## MATERIAL TO PROCESS
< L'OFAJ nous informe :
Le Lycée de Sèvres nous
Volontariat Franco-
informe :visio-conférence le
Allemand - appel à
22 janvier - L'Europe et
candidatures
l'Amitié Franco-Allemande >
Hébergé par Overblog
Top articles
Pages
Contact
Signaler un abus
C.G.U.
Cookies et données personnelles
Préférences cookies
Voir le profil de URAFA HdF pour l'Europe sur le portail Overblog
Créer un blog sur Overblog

## TASK
Without altering anything, print all of the data again.

## EXERCISE OUTPUT
< L'OFAJ nous informe :
Le Lycée de Sèvres nous
Volontariat Franco-
informe :visio-conférence le
Allemand - appel à
22 janvier - L'Europe et
candidatures
l'Amitié Franco-Allemande >
Hébergé par Overblog
Top articles
Pages
Contact
Signaler un abus
C.G.U.
Cookies et données personnelles
Préférences cookies
Voir le profil de URAFA HdF pour l'Europe sur le portail Overblog
Créer un blog sur Overblog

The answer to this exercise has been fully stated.